=== PAGE TEXT ===
What is also very disturbing is that the reason frequently given by disabled people for not claiming their entitlements is fear of being branded as what some in the media call "something for nothing merchants". The same reason is often given by frail elderly people,

more especially single women living alone, for riot claiming income support. Shame on any or all of us here if, by commission or default, we condone or allow to go unchallenged those who inflict unmerited distress on such vulnerable people.

My right honourable friend Frank Field, then Minister for Welfare Reform, emphasising in another place the Government's top priorities in welfare reform on 26th March 1998, said in a ringing declaration: Our commitment to the vulnerable is not negotiable".—[Official Report, Commons, 26/3/98; col. 686.] More recently, in an interview with The Times on 4th March 1999, my right honourable friend Alistair Darling's emphasis was on fraud.

The prevention of fraud", he said, has to be at the top of everything we do at the DSS". In response, while granting the importance of preventing fraud, the noble Earl, Lord Russell, said in our debate on the take-up of benefits on 29th April that. Surely the top priority for the DSS is the delivery of benefits to keep people alive; and nothing else should allow a Secretary of State to forget that".—[0fficial Report, 29/4/99; col. 508.] Knowing my right honourable friend, whose appointment as Secretary of State for Social Security came after the Green Paper was published, I feel sure that his concern to stamp out fraud will be matched by a determination to ensure that the benefits Parliament has legislated for reach everyone entitled to them. If that is so, he will be as concerned as I am that the Green Paper—which paved the way for this Bill—made no reference to take-up despite the enormous scale of under-claiming. He will recognise too that failure to tackle low take-up frustrates the will of Parliament and that it is not only disabled people who under-claim. Over £2 billion a year in income support goes unclaimed by the most vulnerable elderly people.

Of course, higher take-up means spending more, and I shall come to affordability as I proceed. But first I want briefly to look at how disabled people have fared in relation to others over recent years. Much media comment assumes that they were years of joy unconfined for people dependent on disability benefits. In fact their incomes were frozen for 18 years after 1979,when the link forged by the previous Labour government—more particularly by my noble friend Lady Castle—between benefits and average earnings was broken by our successors.

Had the link been kept incapacity benefit would now be £24.15p a week higher. By breaking the link, the Treasury saved £18 billion on that benefit between 1980 and 1997, a brutal switch of resources to more fortunate groups in society. Now it is proposed to deny the benefit in future to large numbers of people who today would qualify. They would include severely disabled people who, having contributed by their national insurance contributions for a contributory benefit in good faith over many years, will feel cheated to the extent that they would take legal action if an insurance company treated them in the same way.

=== PARTS OF THE EXERCISE ===
(1) Answer these questions from the welfare reform speech:
(a) What post did Frank Field hold when he spoke on 26th March 1998?
(b) How much income support goes unclaimed each year by the most vulnerable elderly people?
(c) How much did the Treasury save on incapacity benefit between 1980 and 1997 by breaking the link?
(2) Carry the welfare reform speech forward from its final sentence.

=== Short-answer chart tasks ===
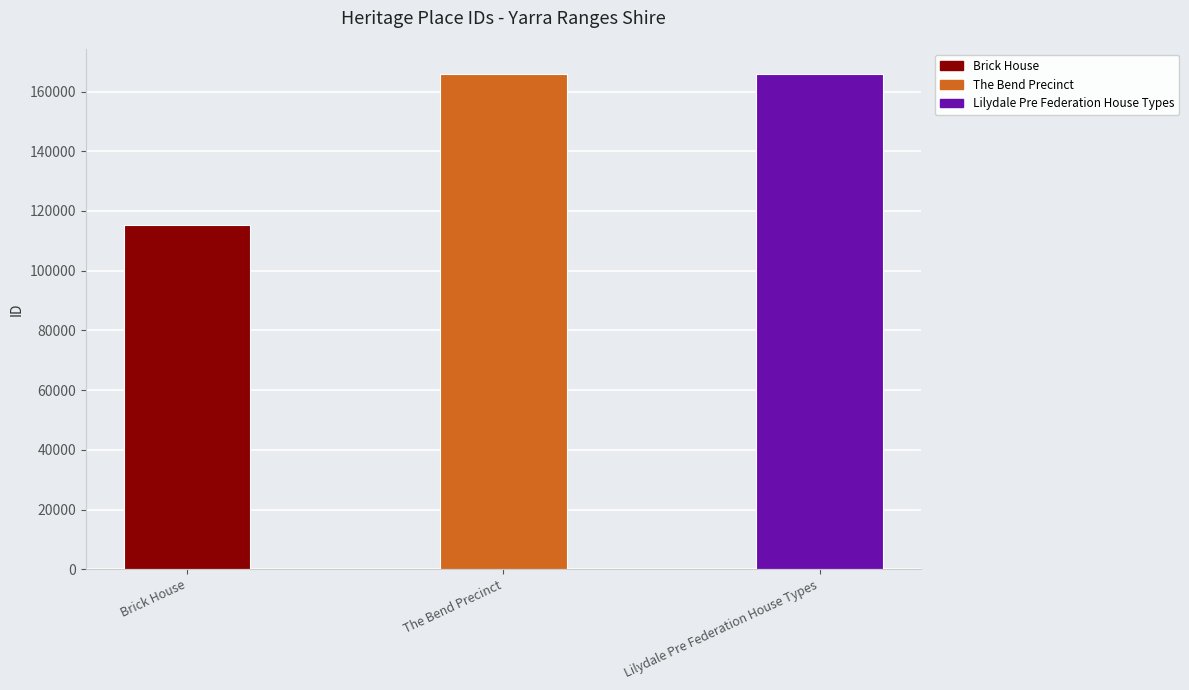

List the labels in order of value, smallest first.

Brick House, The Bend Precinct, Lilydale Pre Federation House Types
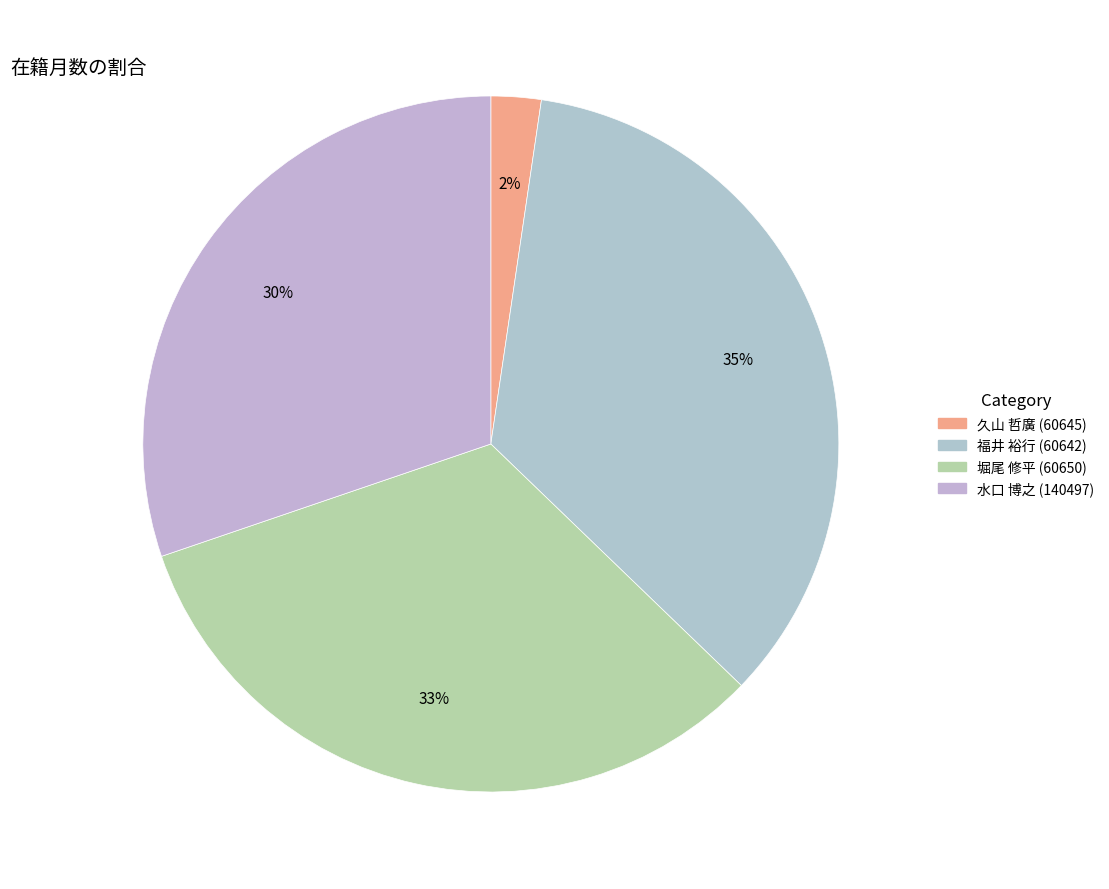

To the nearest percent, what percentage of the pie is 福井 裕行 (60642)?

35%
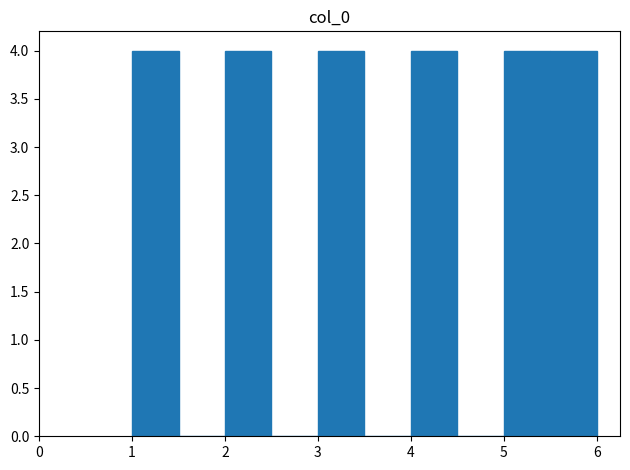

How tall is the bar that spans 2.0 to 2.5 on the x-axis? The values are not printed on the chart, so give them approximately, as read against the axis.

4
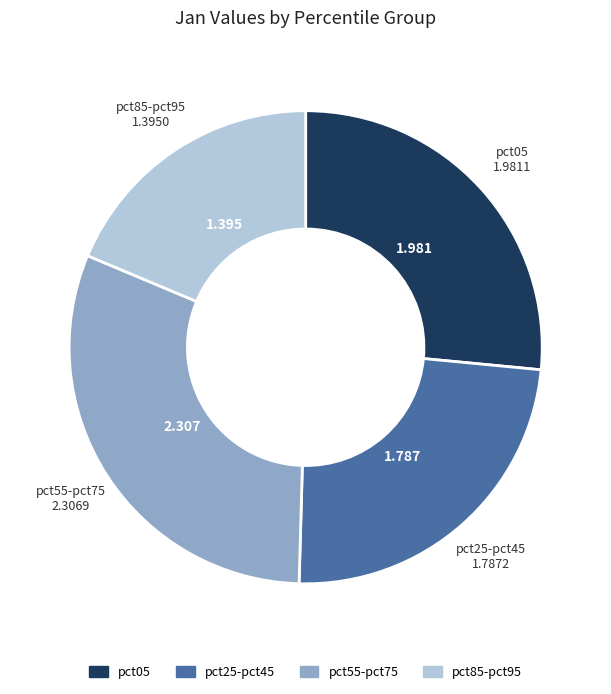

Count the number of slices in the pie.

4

=== YOUR RESPONSES ===
(1)
(a) Minister for Welfare Reform
(b) Over £2 billion a year
(c) £18 billion

(2)
Sir Peter Large, than whom no one, as the late Dr Margaret Blackwood used to tell me, is more deserving of the ear of any Minister, said in a recent letter: It means redistribution of resources from the less well-off to the least well-off, from those in need to those in greater need. When disability is the true cause of inability to work, even if the inability to work follows a period of unemployment, it is cruelly unjust not to pay incapacity benefit in order to save money by reducing the number of beneficiaries by 170,000. The proposal to reduce the benefit by 50 per cent of any occupational or personal pension above £50 is another strange example of fairness. What justice is there in penalising people who forego pleasure today in order to pay for safeguarding their future?". I speak as former chairman for 18 years of the Parliamentary Contributory Pension Scheme and, therefore, as guardian of the pensions of almost all present Cabinet Ministers—not to mention that of the noble Lord, Lord Higgins—in judging it wrong in principle to means test a contributory benefit in this way. It confuses reform with retreat and it is not too late to think again.

I turn now to affordability. Commending the Green Paper in another place, Frank Field spoke, in relation to spending on pensions, of his concern that, the costs of the system will become unsustainable".—[0fficial Report, Commons, 26/3/98: col. 682] But Britain is today near the bottom—indeed in the relegation zone—of the league of 21 OECD member states for the proportion of GDP spent on "social protection" —that is, social security, health and education.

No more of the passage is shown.